Goya IV. Carlos zamanında Saray ressamlığına girdi. Asillerden dilencilere, cücelerden kişizade çocuklarına kadar yüzlerce portre yaptı. Bugün bu eserler, çoğu Madrid”teki Prado Müzesi”nde olmak üzere dünyanın çeşitli yerlerine dağılmıştır. Goya, romantik resmin ve «ekspresyonizm» in en büyük ustalarındandır. İnsanları çirkinleştirmek, gülünçleştirmek yolu ile serseri hayatının acısını çıkarmak, toplumdan öç almak istemiştir. «Maja Desnuda» (Çıplak Maja), «Maja Vestida» (Giyinik Maja), «Alba Düşesinin Portresi», «Kral Dördüncü Carlos ve Ailesi», «Josefa”nın Portresi» gibi pek çok tanınmış eseri vardır.
Goya, içinde yaşadığı çeşitli şartlar dolayısı ile, hayatın türlü şekilde değişik insanlarını, çevrelerini tanımış, bunları eserlerinde de çeşitli değişik şekillerde vermiştir. Bu bakımdan, eserlerinde konu zenginliği göze çarptığı gibi, tiplerinin değişik oluşu ile de çağının birçok ressamlarından ayrılır.

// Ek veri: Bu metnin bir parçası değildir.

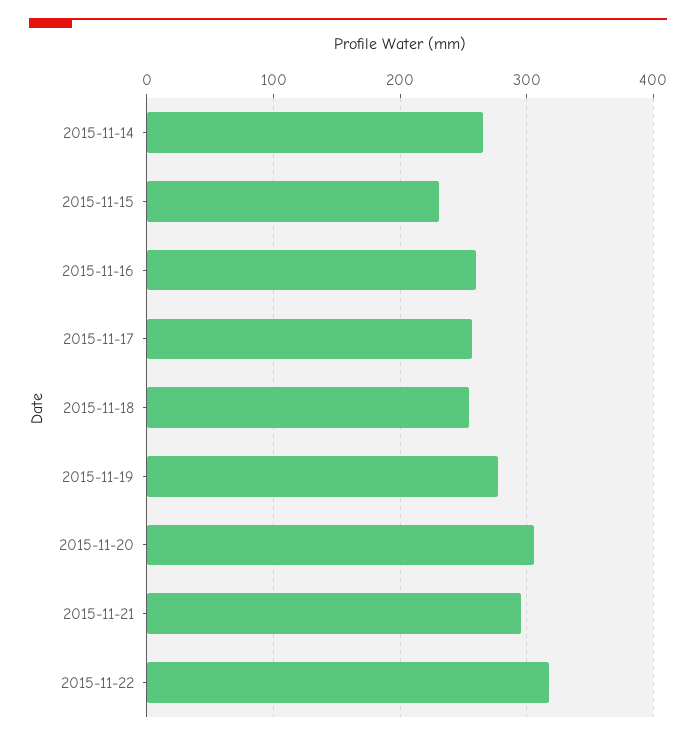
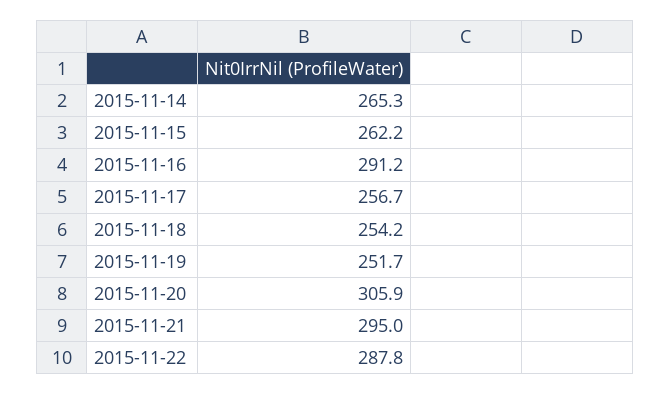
  {
    "2015-11-14": 265.3,
-   "2015-11-15": 230,
+   "2015-11-15": 262.2,
-   "2015-11-16": 260,
+   "2015-11-16": 291.2,
    "2015-11-17": 256.7,
    "2015-11-18": 254.2,
-   "2015-11-19": 280,
+   "2015-11-19": 251.7,
    "2015-11-20": 305.9,
    "2015-11-21": 295,
-   "2015-11-22": 320
+   "2015-11-22": 287.8
  }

Goya”nın eserlerinde çizgiler, renkler çok kuvvetlidir. Konularında uyandırmak istediği duyguları kompozisyonla birlikte renk şiddetiyle vermeye çalışır. Tipleri bakımından Hogarth, Rembrandt ve Callot”yu hatırlatır.

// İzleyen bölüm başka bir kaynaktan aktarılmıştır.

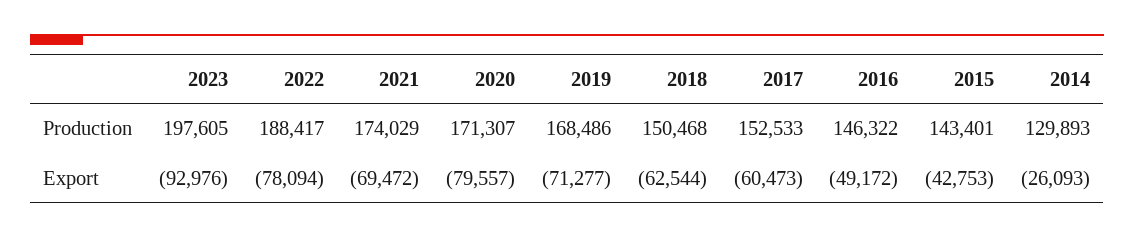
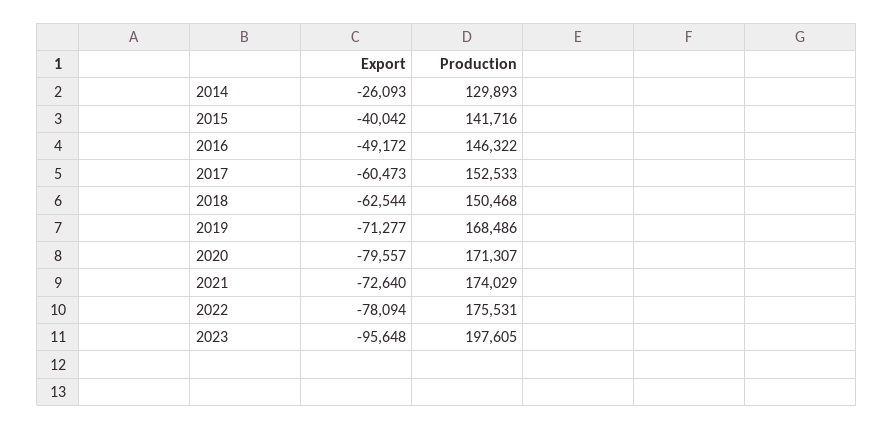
  {
    "2023": {
      "Production": 197605,
-     "Export": -92976
+     "Export": -95648
    },
    "2022": {
-     "Production": 188417,
+     "Production": 175531,
      "Export": -78094
    },
    "2021": {
      "Production": 174029,
-     "Export": -69472
+     "Export": -72640
    },
    "2020": {
      "Production": 171307,
      "Export": -79557
    },
    "2019": {
      "Production": 168486,
      "Export": -71277
    },
    "2018": {
      "Production": 150468,
      "Export": -62544
    },
    "2017": {
      "Production": 152533,
      "Export": -60473
    },
    "2016": {
      "Production": 146322,
      "Export": -49172
    },
    "2015": {
-     "Production": 143401,
+     "Production": 141716,
-     "Export": -42753
+     "Export": -40042
    },
    "2014": {
      "Production": 129893,
      "Export": -26093
    }
  }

Goya yağlı boya tablolardan başka karikatürler, gravürler de yapmıştır.
Goya için resim yapmak, düşüncesini, duygusunu boya vasıtası ile dışarı vurmak demekti. «Doğada çizgi yoktur. Ben, insanları insan olarak değil, renkli birtakım çukurluklar, çıkıntılar, hacimler, yüzeyler olarak görürüm» derdi.